:: Provided information ::
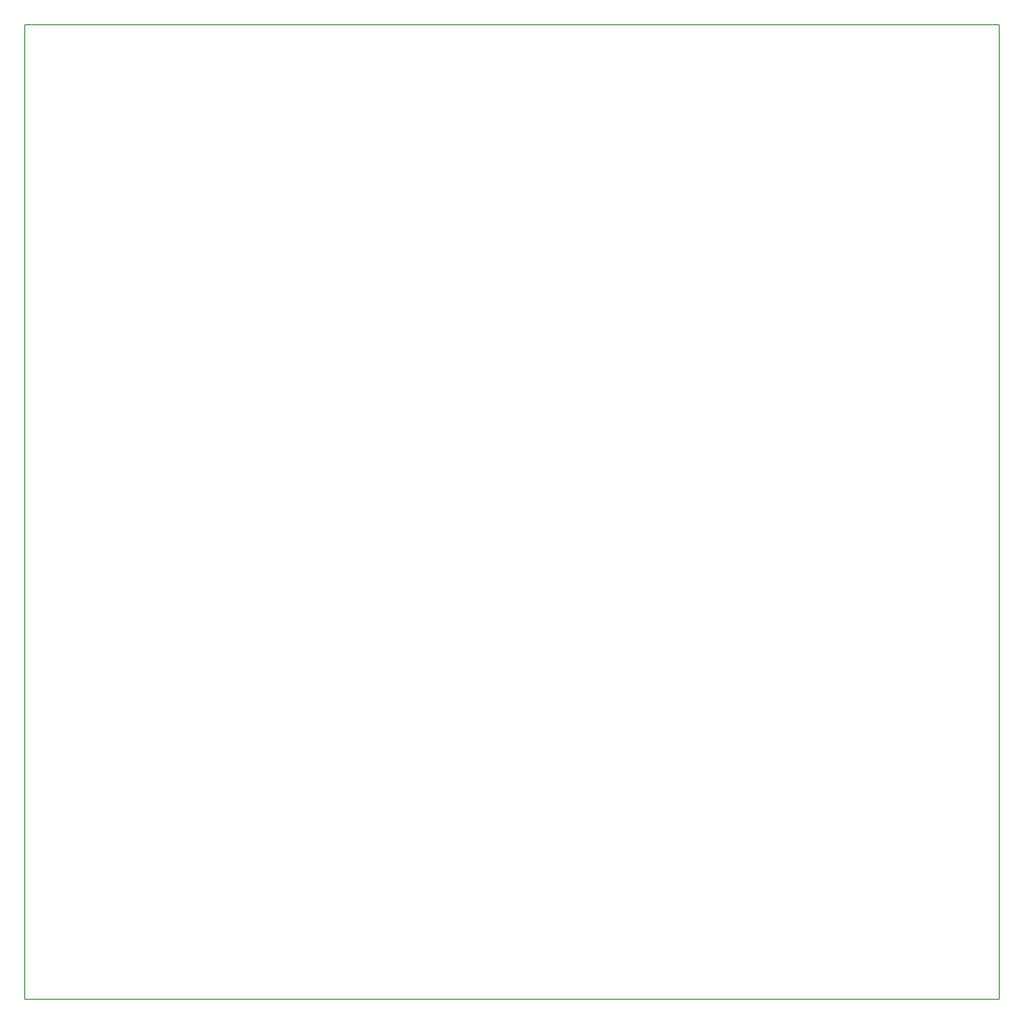
<source format=gbr>
G04 #@! TF.GenerationSoftware,KiCad,Pcbnew,5.1.5+dfsg1-2build2*
G04 #@! TF.CreationDate,2021-02-17T11:04:07+00:00*
G04 #@! TF.ProjectId,HILTOP_Motherboard,48494c54-4f50-45f4-9d6f-74686572626f,Rev C*
G04 #@! TF.SameCoordinates,Original*
G04 #@! TF.FileFunction,Profile,NP*
%FSLAX46Y46*%
G04 Gerber Fmt 4.6, Leading zero omitted, Abs format (unit mm)*
G04 Created by KiCad (PCBNEW 5.1.5+dfsg1-2build2) date 2021-02-17 11:04:07*
%MOMM*%
%LPD*%
G04 APERTURE LIST*
%ADD10C,0.150000*%
G04 APERTURE END LIST*
D10*
X220000000Y-50000000D02*
X220000000Y-220000000D01*
X220000000Y-220000000D02*
X50000000Y-220000000D01*
X50000000Y-50000000D02*
X50000000Y-220000000D01*
X50000000Y-50000000D02*
X220000000Y-50000000D01*
M02*

</source>
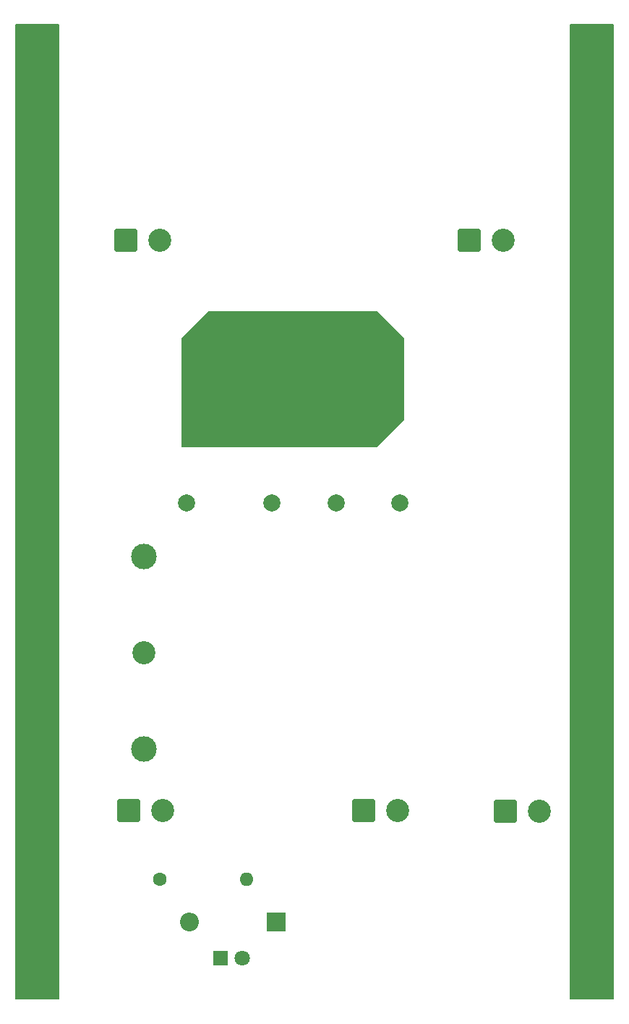
<source format=gts>
G04 #@! TF.GenerationSoftware,KiCad,Pcbnew,6.0.11+dfsg-1*
G04 #@! TF.CreationDate,2023-07-14T21:47:45+01:00*
G04 #@! TF.ProjectId,bridge-rectifier,62726964-6765-42d7-9265-637469666965,rev?*
G04 #@! TF.SameCoordinates,Original*
G04 #@! TF.FileFunction,Soldermask,Top*
G04 #@! TF.FilePolarity,Negative*
%FSLAX46Y46*%
G04 Gerber Fmt 4.6, Leading zero omitted, Abs format (unit mm)*
G04 Created by KiCad (PCBNEW 6.0.11+dfsg-1) date 2023-07-14 21:47:45*
%MOMM*%
%LPD*%
G01*
G04 APERTURE LIST*
G04 Aperture macros list*
%AMRoundRect*
0 Rectangle with rounded corners*
0 $1 Rounding radius*
0 $2 $3 $4 $5 $6 $7 $8 $9 X,Y pos of 4 corners*
0 Add a 4 corners polygon primitive as box body*
4,1,4,$2,$3,$4,$5,$6,$7,$8,$9,$2,$3,0*
0 Add four circle primitives for the rounded corners*
1,1,$1+$1,$2,$3*
1,1,$1+$1,$4,$5*
1,1,$1+$1,$6,$7*
1,1,$1+$1,$8,$9*
0 Add four rect primitives between the rounded corners*
20,1,$1+$1,$2,$3,$4,$5,0*
20,1,$1+$1,$4,$5,$6,$7,0*
20,1,$1+$1,$6,$7,$8,$9,0*
20,1,$1+$1,$8,$9,$2,$3,0*%
%AMOutline5P*
0 Free polygon, 5 corners , with rotation*
0 The origin of the aperture is its center*
0 number of corners: always 5*
0 $1 to $10 corner X, Y*
0 $11 Rotation angle, in degrees counterclockwise*
0 create outline with 5 corners*
4,1,5,$1,$2,$3,$4,$5,$6,$7,$8,$9,$10,$1,$2,$11*%
%AMOutline6P*
0 Free polygon, 6 corners , with rotation*
0 The origin of the aperture is its center*
0 number of corners: always 6*
0 $1 to $12 corner X, Y*
0 $13 Rotation angle, in degrees counterclockwise*
0 create outline with 6 corners*
4,1,6,$1,$2,$3,$4,$5,$6,$7,$8,$9,$10,$11,$12,$1,$2,$13*%
%AMOutline7P*
0 Free polygon, 7 corners , with rotation*
0 The origin of the aperture is its center*
0 number of corners: always 7*
0 $1 to $14 corner X, Y*
0 $15 Rotation angle, in degrees counterclockwise*
0 create outline with 7 corners*
4,1,7,$1,$2,$3,$4,$5,$6,$7,$8,$9,$10,$11,$12,$13,$14,$1,$2,$15*%
%AMOutline8P*
0 Free polygon, 8 corners , with rotation*
0 The origin of the aperture is its center*
0 number of corners: always 8*
0 $1 to $16 corner X, Y*
0 $17 Rotation angle, in degrees counterclockwise*
0 create outline with 8 corners*
4,1,8,$1,$2,$3,$4,$5,$6,$7,$8,$9,$10,$11,$12,$13,$14,$15,$16,$1,$2,$17*%
G04 Aperture macros list end*
%ADD10C,0.150000*%
%ADD11RoundRect,0.250001X-1.099999X-1.099999X1.099999X-1.099999X1.099999X1.099999X-1.099999X1.099999X0*%
%ADD12C,2.700000*%
%ADD13R,1.800000X1.800000*%
%ADD14C,1.800000*%
%ADD15C,3.500000*%
%ADD16C,2.000000*%
%ADD17Outline7P,-13.000000X4.800000X-9.800000X8.000000X9.800000X8.000000X13.000000X4.800000X13.000000X-4.800000X9.800000X-8.000000X-13.000000X-8.000000X0.000000*%
%ADD18C,1.600000*%
%ADD19O,1.600000X1.600000*%
%ADD20C,3.000000*%
%ADD21R,2.200000X2.200000*%
%ADD22O,2.200000X2.200000*%
G04 APERTURE END LIST*
D10*
X197000000Y-14000000D02*
X202000000Y-14000000D01*
X202000000Y-14000000D02*
X202000000Y-128000000D01*
X202000000Y-128000000D02*
X197000000Y-128000000D01*
X197000000Y-128000000D02*
X197000000Y-14000000D01*
G36*
X197000000Y-14000000D02*
G01*
X202000000Y-14000000D01*
X202000000Y-128000000D01*
X197000000Y-128000000D01*
X197000000Y-14000000D01*
G37*
X132000000Y-14000000D02*
X137000000Y-14000000D01*
X137000000Y-14000000D02*
X137000000Y-128000000D01*
X137000000Y-128000000D02*
X132000000Y-128000000D01*
X132000000Y-128000000D02*
X132000000Y-14000000D01*
G36*
X132000000Y-14000000D02*
G01*
X137000000Y-14000000D01*
X137000000Y-128000000D01*
X132000000Y-128000000D01*
X132000000Y-14000000D01*
G37*
D11*
X189342500Y-106000000D03*
D12*
X193302500Y-106000000D03*
D11*
X172742500Y-105950000D03*
D12*
X176702500Y-105950000D03*
D11*
X185142500Y-39250000D03*
D12*
X189102500Y-39250000D03*
D11*
X144942500Y-39250000D03*
D12*
X148902500Y-39250000D03*
D11*
X145242500Y-105950000D03*
D12*
X149202500Y-105950000D03*
D13*
X156000000Y-123200000D03*
D14*
X158540000Y-123200000D03*
D15*
X164500000Y-54500000D03*
D16*
X152000000Y-70000000D03*
X162000000Y-70000000D03*
X169500000Y-70000000D03*
X177000000Y-70000000D03*
D17*
X164500000Y-55500000D03*
D18*
X148920000Y-114000000D03*
D19*
X159080000Y-114000000D03*
D12*
X147000000Y-87500000D03*
D20*
X147000000Y-98750000D03*
X147000000Y-76250000D03*
D21*
X162480000Y-119000000D03*
D22*
X152320000Y-119000000D03*
M02*

</source>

:: Work instruction ::
The images in the entries above should be left out; please reproduce exactly the lines from the first through the one containing "G04 #@! TF.GenerationSoftware,KiCad,Pcbnew,6.0.11+dfsg-1*".

:: Solution for this exercise ::
<source format=gbr>
G04 #@! TF.GenerationSoftware,KiCad,Pcbnew,5.1.5+dfsg1-2build2*
G04 #@! TF.CreationDate,2021-02-17T11:04:07+00:00*
G04 #@! TF.ProjectId,HILTOP_Motherboard,48494c54-4f50-45f4-9d6f-74686572626f,Rev C*
G04 #@! TF.SameCoordinates,Original*
G04 #@! TF.FileFunction,Profile,NP*
%FSLAX46Y46*%
G04 Gerber Fmt 4.6, Leading zero omitted, Abs format (unit mm)*
G04 Created by KiCad (PCBNEW 5.1.5+dfsg1-2build2) date 2021-02-17 11:04:07*
%MOMM*%
%LPD*%
G04 APERTURE LIST*
%ADD10C,0.150000*%
G04 APERTURE END LIST*
D10*
X220000000Y-50000000D02*
X220000000Y-220000000D01*
X220000000Y-220000000D02*
X50000000Y-220000000D01*
X50000000Y-50000000D02*
X50000000Y-220000000D01*
X50000000Y-50000000D02*
X220000000Y-50000000D01*
M02*

</source>
<source format=gts>
G04 #@! TF.GenerationSoftware,KiCad,Pcbnew,6.0.11+dfsg-1*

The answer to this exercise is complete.